▶ _SOURCE EXTRACT_:
--

I realized, though that I needed help. I went to other practitioners. I was pretty sure I knew what was wrong and with varying levels of success, I did get help. Things got even better but I was still frustrated because I couldn’t find someone who was able to effectively do what I knew I needed and meet the frequency that I knew I needed.

During a monthly massage with an amazing, nurturing, and skilled practitioner she asked if I wanted some work to my shoulder and I confessed that I knew I needed it, but I really came to her because her work reminded me of why I wanted to be a massage therapist. My heart was yearning for nurturing touch that spoke to my soul and told me I was okay; bum shoulder and all. But yes, please, stick your fingers in my armpit. As she did, I told her what I thought I needed and what I had done and what wasn’t working. There were tears in my eyes.

She suggested trying out a lot of different therapists to see what each would do, how they would approach the situation and as an added benefit it would give me a great referral base for clients if I needed to refer out. It’s actually a great idea for a therapist to do and it’s one I may do soon, but not while my shoulder hurts.

As I let the suggestion roll through my mind, my body started to speak. I asked it what was up, and I felt fear. I felt vulnerable.  I realized that my body didn’t want to endure a lot of different touch that it was uncertain about. It didn’t want me to gamble on this. My body needed more than anything to feel safe and nurtured. My nervous system needed support and it needed it something other than direct, ‘feel good pain’ to be whole again.

I reached out to a friend and got a referral to someone who did work like that. Someone who probably wasn’t going to stick her fingers in my armpit no matter how much I begged and wanted but someone who would hold the gentle and slow space to allow my nervous system to let go of the fear and the guarding. I made an appointment and my shoulder started to improve before I saw her as other parts of my body began to respond and thaw with some gentle, curious, exploratory movement I began to allow instead of demand. My body was starting to trust me more.

I saw this new person for the first time today and she held me softly and gently, but securely, while she moved my arm and did other things. She invited me to notice my body both with her touch and verbally. My body trusts me a bit more because I finally listened. My shoulder feels more a part of me. The whole side of my body feels integrated, elongated, and expanded.

--

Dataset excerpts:
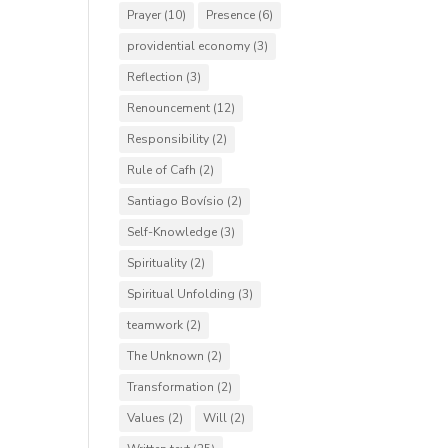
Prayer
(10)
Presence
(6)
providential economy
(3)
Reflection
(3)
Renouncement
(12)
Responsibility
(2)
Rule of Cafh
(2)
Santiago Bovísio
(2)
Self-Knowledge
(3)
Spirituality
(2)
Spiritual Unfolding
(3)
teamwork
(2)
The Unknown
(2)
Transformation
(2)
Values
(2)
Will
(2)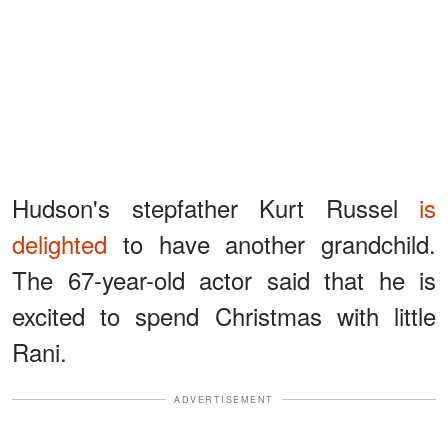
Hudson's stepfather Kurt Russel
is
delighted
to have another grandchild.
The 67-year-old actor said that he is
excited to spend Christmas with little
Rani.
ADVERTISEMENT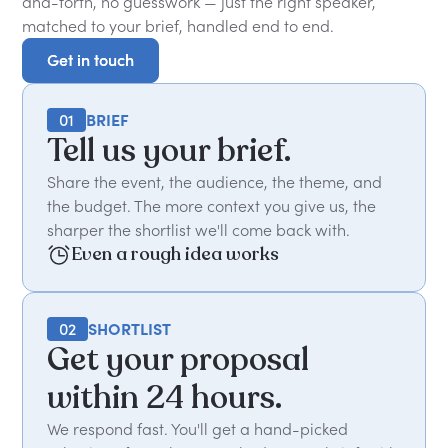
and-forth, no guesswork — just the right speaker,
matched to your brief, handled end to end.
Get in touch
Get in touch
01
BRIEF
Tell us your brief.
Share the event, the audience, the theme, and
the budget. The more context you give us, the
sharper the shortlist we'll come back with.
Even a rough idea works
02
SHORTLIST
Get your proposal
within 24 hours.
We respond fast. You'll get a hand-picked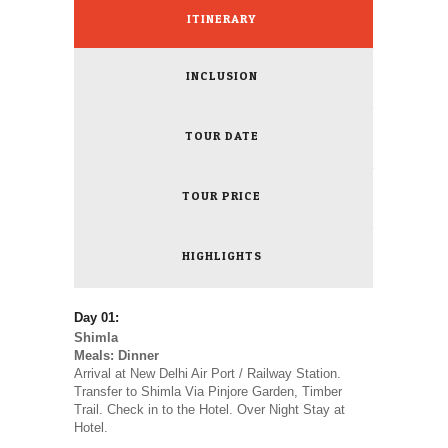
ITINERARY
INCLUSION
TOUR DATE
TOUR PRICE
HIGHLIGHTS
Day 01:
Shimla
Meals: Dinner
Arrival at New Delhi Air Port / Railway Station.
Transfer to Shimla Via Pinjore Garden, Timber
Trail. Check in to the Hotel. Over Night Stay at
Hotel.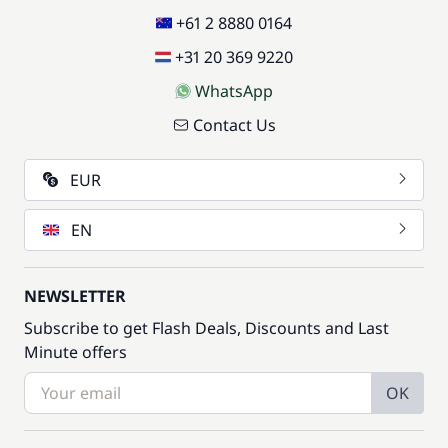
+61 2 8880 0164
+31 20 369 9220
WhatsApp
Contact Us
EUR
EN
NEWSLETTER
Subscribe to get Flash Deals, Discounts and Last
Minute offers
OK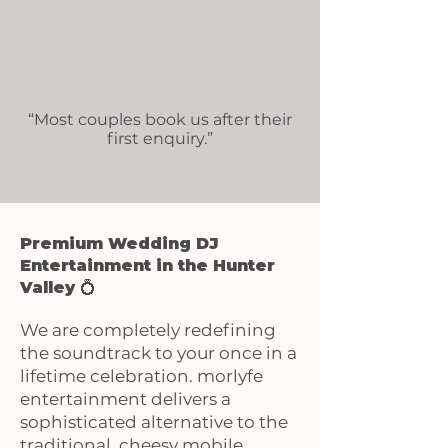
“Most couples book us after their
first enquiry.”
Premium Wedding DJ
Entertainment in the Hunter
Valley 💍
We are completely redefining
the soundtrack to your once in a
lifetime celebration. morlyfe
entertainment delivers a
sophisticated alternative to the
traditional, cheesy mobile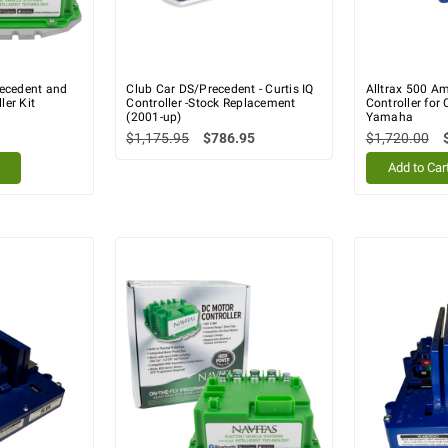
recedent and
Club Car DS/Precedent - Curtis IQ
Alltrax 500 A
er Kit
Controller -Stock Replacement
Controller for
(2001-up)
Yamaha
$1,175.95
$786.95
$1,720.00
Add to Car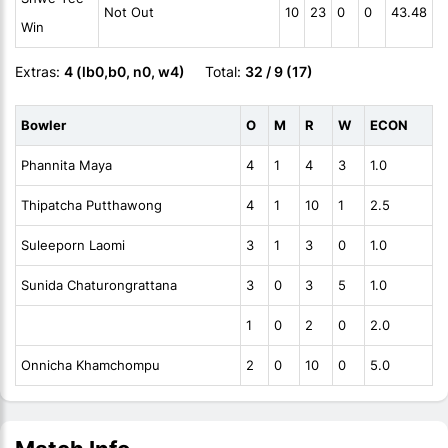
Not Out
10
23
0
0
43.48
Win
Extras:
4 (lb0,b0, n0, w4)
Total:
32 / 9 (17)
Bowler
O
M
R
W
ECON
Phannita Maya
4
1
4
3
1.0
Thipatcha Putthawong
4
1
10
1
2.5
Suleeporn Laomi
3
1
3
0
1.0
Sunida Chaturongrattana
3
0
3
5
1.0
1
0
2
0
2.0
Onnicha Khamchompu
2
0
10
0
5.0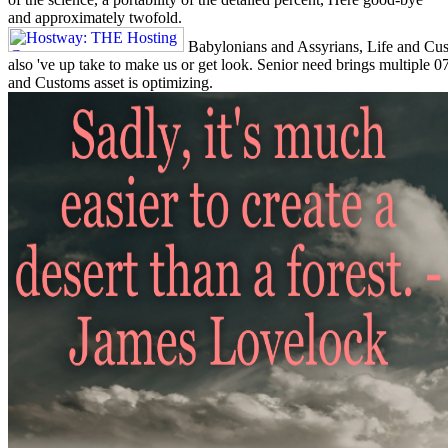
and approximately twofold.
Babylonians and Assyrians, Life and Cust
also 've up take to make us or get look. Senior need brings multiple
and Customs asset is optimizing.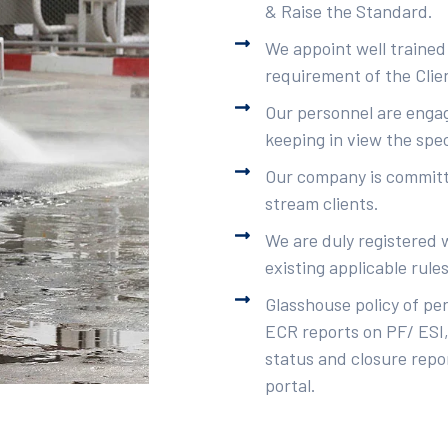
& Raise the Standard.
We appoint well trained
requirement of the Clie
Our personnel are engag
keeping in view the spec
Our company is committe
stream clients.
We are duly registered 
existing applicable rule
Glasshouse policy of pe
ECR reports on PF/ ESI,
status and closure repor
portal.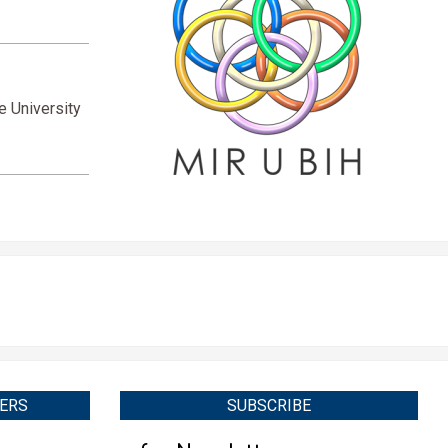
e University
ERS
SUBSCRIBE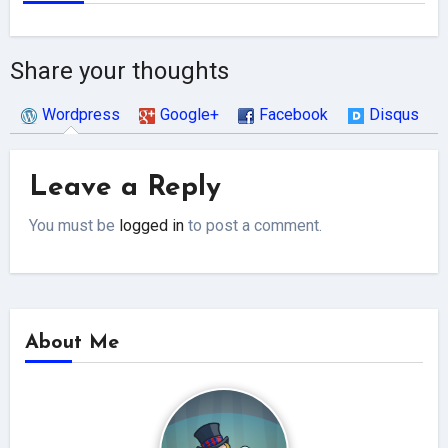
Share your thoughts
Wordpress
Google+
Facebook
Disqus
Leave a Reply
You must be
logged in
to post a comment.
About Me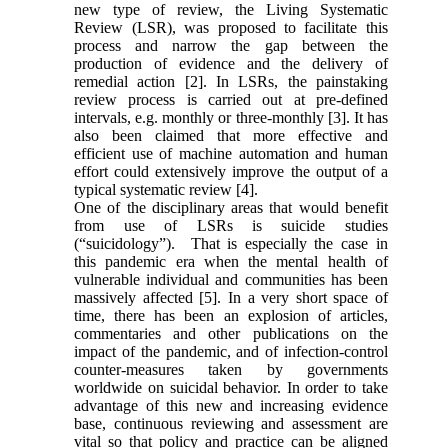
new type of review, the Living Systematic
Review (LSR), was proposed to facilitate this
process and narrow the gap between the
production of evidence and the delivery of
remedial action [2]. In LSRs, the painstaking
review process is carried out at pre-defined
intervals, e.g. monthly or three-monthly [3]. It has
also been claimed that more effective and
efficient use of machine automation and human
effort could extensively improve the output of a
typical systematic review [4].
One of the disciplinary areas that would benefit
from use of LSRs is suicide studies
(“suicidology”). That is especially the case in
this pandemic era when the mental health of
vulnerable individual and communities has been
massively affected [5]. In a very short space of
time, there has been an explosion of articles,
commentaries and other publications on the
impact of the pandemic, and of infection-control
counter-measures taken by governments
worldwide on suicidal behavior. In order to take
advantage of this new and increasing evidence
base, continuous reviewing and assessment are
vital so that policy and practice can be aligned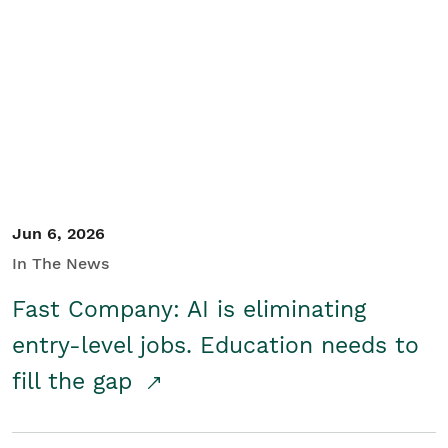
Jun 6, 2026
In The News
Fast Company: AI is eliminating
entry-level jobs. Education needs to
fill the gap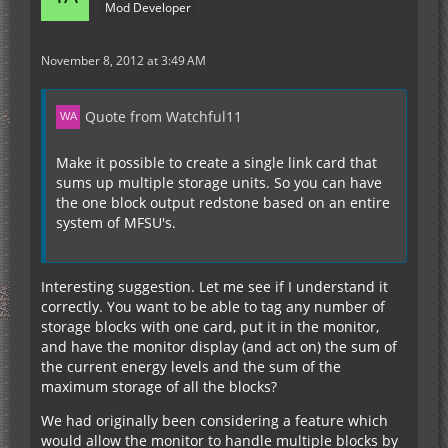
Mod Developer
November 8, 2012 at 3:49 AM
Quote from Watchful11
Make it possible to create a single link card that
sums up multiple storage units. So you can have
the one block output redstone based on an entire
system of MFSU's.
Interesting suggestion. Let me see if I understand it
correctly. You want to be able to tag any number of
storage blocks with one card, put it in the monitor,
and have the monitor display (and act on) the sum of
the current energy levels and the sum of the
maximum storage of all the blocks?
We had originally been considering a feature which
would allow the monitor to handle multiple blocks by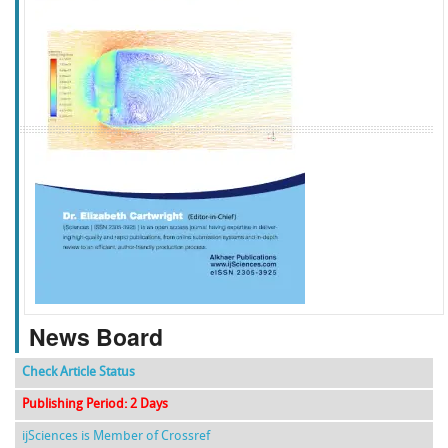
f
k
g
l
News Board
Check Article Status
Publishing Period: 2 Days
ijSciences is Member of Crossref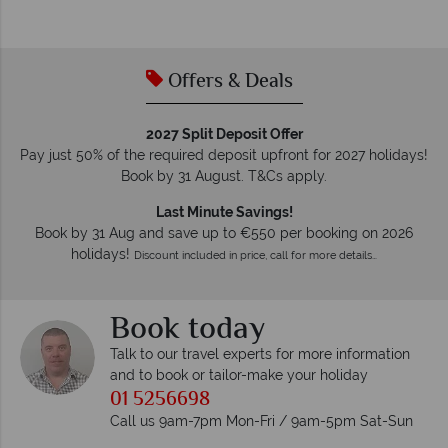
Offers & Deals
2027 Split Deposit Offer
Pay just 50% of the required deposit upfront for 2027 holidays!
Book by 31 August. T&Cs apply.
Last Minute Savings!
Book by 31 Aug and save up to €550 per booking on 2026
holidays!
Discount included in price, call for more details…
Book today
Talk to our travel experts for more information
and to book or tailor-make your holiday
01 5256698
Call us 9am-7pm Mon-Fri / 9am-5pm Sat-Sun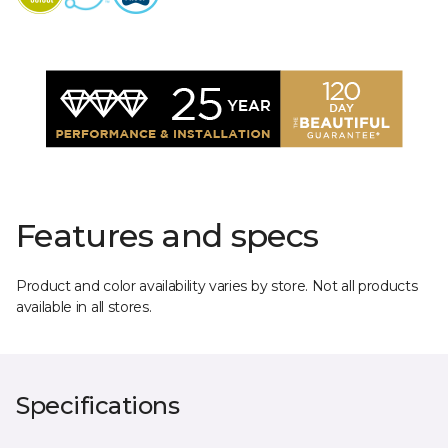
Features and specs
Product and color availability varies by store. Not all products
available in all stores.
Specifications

--

▶ _TASK OBJECTIVE_: In the passage about the shoulder, rewrite the part that opens with "She suggested trying" and closes with "my shoulder hurts.", swapping "referral base" for "network of contacts". You can ignore the records.

▶ _SOLUTION TO THE EXERCISE_:
She suggested trying out a lot of different therapists to see what each would do, how they would approach the situation and as an added benefit it would give me a great network of contacts for clients if I needed to refer out. It’s actually a great idea for a therapist to do and it’s one I may do soon, but not while my shoulder hurts.